*** SOURCE RECORDS ***
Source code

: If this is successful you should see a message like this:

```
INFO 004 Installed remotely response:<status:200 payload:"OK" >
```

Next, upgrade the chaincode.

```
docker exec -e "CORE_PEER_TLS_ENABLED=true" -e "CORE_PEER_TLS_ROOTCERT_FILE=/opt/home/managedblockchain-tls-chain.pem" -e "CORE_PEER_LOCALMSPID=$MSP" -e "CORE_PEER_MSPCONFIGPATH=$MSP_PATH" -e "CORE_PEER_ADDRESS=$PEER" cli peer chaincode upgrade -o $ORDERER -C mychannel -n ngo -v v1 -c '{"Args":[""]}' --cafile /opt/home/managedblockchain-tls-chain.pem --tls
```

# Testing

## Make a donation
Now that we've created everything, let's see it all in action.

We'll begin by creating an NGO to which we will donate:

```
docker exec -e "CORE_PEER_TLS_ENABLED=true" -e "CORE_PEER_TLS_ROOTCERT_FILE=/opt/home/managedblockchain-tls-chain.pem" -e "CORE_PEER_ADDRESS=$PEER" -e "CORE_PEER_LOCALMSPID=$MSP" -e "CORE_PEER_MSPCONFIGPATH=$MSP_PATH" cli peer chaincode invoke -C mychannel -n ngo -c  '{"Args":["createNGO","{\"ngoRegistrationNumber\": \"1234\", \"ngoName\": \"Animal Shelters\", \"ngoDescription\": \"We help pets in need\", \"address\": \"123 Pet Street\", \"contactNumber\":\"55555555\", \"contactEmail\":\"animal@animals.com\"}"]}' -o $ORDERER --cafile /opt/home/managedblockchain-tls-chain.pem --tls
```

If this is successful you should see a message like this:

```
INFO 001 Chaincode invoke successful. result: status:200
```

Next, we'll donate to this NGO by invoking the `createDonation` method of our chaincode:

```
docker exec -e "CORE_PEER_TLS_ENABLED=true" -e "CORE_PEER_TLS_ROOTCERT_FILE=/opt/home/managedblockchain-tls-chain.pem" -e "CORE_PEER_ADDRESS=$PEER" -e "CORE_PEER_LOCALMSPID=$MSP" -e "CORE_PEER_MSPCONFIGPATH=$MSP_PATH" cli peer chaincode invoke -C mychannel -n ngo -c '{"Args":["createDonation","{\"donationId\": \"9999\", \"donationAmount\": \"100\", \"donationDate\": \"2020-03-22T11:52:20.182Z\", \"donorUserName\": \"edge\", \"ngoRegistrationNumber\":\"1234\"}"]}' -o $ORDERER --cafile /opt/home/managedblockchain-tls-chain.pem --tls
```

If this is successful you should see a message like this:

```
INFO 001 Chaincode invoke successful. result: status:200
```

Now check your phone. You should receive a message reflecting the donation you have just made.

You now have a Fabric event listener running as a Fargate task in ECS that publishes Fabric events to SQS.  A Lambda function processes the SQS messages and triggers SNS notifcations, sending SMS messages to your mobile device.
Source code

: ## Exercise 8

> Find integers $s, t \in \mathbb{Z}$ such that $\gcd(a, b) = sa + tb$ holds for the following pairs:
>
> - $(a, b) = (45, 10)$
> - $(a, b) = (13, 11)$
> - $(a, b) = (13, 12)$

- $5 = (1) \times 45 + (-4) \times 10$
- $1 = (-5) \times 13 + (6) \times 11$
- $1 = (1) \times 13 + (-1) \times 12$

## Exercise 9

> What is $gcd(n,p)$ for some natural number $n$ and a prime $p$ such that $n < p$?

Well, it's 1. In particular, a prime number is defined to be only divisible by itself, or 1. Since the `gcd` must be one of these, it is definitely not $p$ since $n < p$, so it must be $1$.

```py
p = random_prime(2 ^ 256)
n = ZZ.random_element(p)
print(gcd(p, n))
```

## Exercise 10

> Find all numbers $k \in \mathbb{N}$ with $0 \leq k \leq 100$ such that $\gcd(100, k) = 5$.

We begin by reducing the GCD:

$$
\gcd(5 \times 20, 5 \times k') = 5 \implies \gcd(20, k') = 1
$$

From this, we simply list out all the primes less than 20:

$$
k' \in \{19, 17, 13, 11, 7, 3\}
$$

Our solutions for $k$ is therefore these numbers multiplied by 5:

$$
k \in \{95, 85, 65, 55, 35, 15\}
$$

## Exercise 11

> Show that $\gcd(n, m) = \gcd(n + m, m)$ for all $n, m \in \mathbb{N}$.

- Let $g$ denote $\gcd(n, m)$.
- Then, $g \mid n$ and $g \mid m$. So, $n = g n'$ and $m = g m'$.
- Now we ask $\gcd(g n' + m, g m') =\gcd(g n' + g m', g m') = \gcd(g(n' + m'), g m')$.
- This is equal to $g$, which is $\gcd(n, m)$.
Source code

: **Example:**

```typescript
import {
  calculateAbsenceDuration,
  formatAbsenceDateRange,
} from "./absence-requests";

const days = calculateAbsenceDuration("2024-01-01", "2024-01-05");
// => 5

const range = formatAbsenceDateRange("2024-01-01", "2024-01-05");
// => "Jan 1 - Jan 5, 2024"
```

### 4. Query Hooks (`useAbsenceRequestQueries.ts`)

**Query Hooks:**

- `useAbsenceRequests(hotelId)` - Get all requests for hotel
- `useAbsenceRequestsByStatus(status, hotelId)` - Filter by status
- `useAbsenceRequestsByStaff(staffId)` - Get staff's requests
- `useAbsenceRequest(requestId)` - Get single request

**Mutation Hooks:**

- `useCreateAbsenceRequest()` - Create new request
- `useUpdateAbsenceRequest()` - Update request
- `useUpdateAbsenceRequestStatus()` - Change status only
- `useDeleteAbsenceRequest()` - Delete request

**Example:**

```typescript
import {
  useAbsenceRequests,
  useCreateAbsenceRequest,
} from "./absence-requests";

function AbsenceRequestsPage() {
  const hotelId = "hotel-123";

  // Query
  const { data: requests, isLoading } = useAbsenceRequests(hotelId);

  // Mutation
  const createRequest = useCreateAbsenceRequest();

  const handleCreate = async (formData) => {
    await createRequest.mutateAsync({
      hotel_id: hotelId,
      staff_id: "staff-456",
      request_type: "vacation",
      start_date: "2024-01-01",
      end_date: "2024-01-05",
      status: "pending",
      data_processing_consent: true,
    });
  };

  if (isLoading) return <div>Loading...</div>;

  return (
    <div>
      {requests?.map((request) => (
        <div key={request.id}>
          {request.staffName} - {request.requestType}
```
*** End of SOURCE RECORDS ***
_WHAT NEEDS TO BE DONE_
Lines holding "status" in the material above are to be reported.

_WRITTEN ANSWER_
INFO 004 Installed remotely response:<status:200 payload:"OK" >
INFO 001 Chaincode invoke successful. result: status:200
INFO 001 Chaincode invoke successful. result: status:200
- `useAbsenceRequestsByStatus(status, hotelId)` - Filter by status
- `useUpdateAbsenceRequestStatus()` - Change status only
      status: "pending",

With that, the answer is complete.